Embanked enclosure, Curradarra, Co. Waterford
Co. Waterford |
Ringforts
Somewhere on a broad hillside in County Waterford, a roughly circular earthwork sits quietly beneath a cover of scrub and deciduous trees, and nobody can find the door. That absence of any identifiable entrance is one of the genuinely puzzling things about the embanked enclosure at Curradarra. Whatever it once enclosed, and however people moved in and out of it, the evidence has either eroded away entirely or was never the kind of solid gap that survives in the earthwork record.
The enclosure measures around 28 metres across on its east-west axis, and is defined by an earthen bank that has worn down considerably over the centuries. Even in its eroded state, the bank still stands between 1.2 and 1.4 metres above the interior ground level, and slightly higher on its outer face, reaching up to 2 metres. Around its outer edge there are faint traces of a fosse, which is simply a ditch dug to provide material for building the bank and to reinforce whatever boundary the structure was meant to create. The fosse here is very shallow now, barely 0.2 metres at its deepest, suggesting either that it was always modest in scale or that centuries of silting and disturbance have reduced it considerably. The site sits towards the upper part of a north-west-facing slope, a position that would have given anyone inside it a broad outlook across the hillside below.

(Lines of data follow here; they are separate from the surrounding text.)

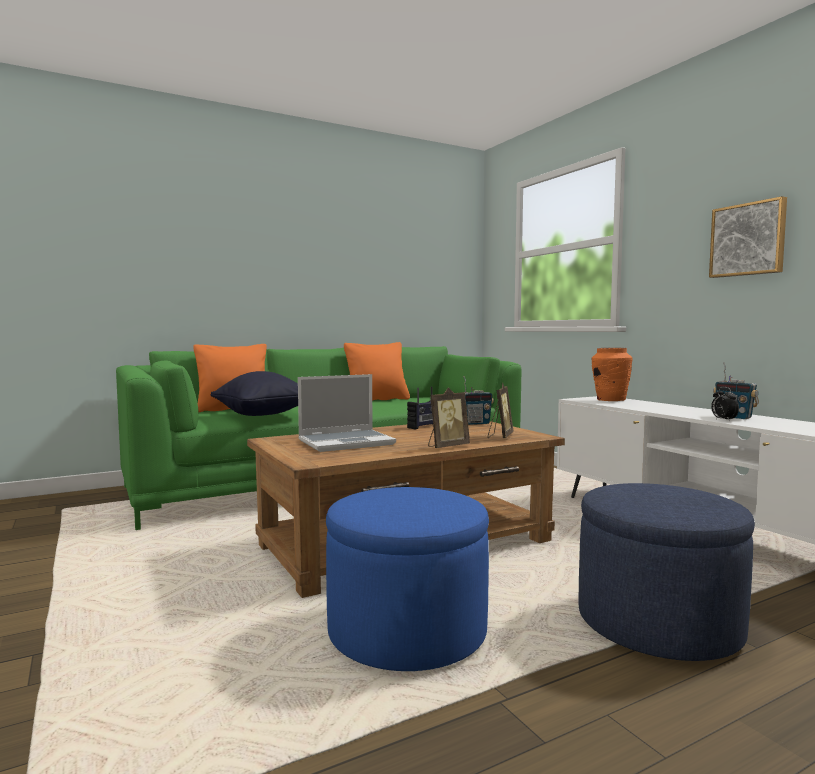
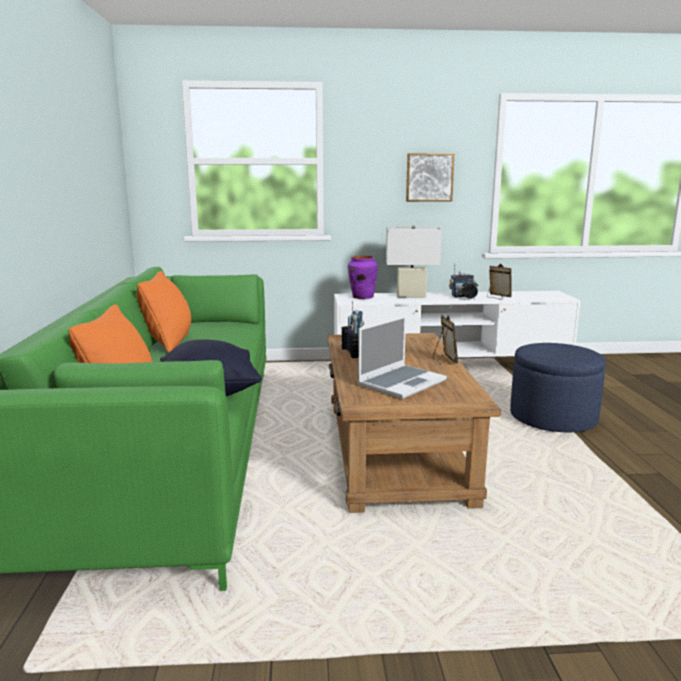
camera: 65 degrees left, 10 degrees up
laptop [298,374,396,452] -> laptop turned 45 degrees clockwise [358,315,447,399]
blue ottoman [326,487,489,671] -> none
picture frame [488,382,513,438] -> picture frame moved to [487,264,512,299]
orange vase [592,348,633,401] -> purple vase [348,256,378,299]
none -> white table lamp [386,226,442,298]

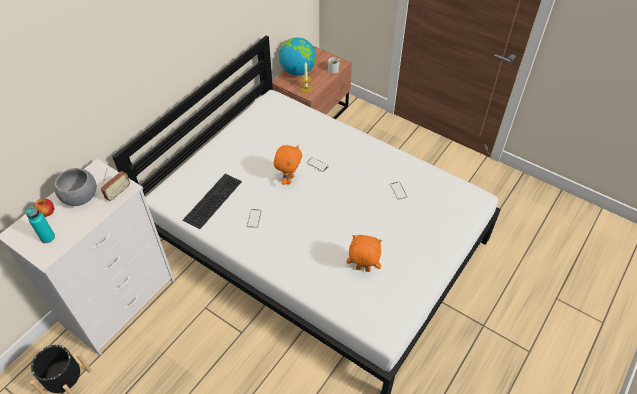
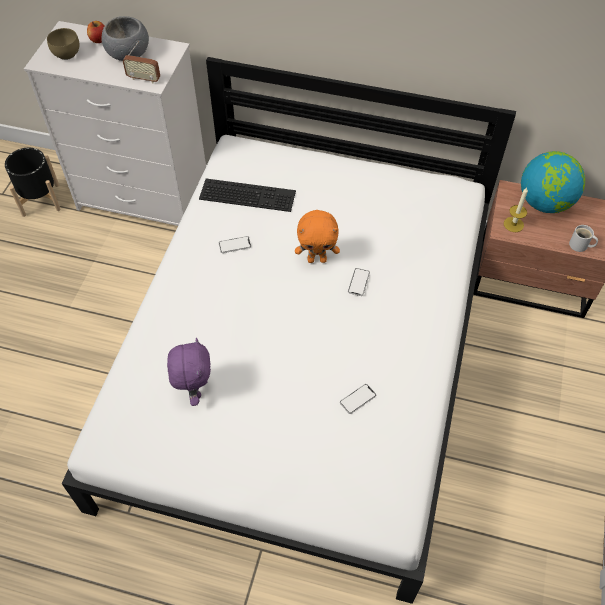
camera: 70 degrees right, 5 degrees up
turquoise bottle [25,206,55,243] -> brown bowl [47,28,80,60]
orange plush toy [347,235,382,272] -> purple plush toy [167,338,211,406]

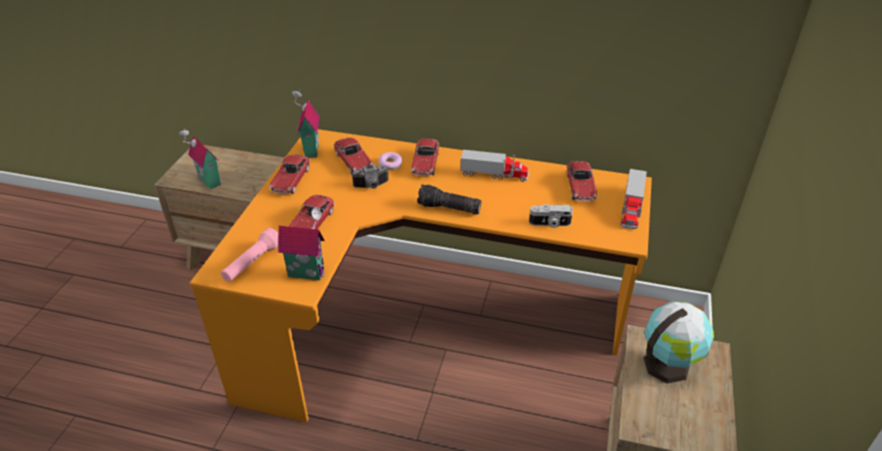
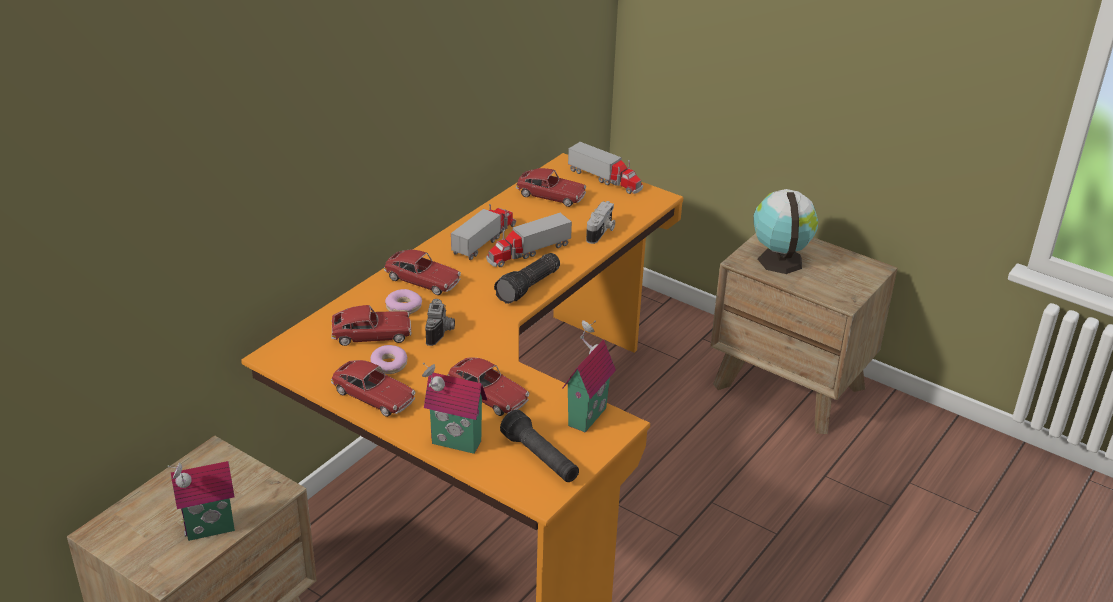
camera: 70 degrees left, 5 degrees down
pink flashlight [221,228,278,282] -> black flashlight [500,410,579,482]
toy house [292,89,320,158] -> toy house moved to [422,363,487,454]
none -> donut [370,345,407,374]
none -> toy truck [486,213,572,267]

Enclosures of this general type are found across Ireland, and their original purposes vary widely. Some were ringforts, the enclosed farmsteads of early medieval landowners; others served as burial grounds, ceremonial spaces, or animal enclosures. Without excavation, Curradarra's function remains an open question. What is clear is that the earthwork was substantial enough to have persisted, even in degraded form, and that the trees now growing across the interior have become as much a part of the site's character as the bank itself.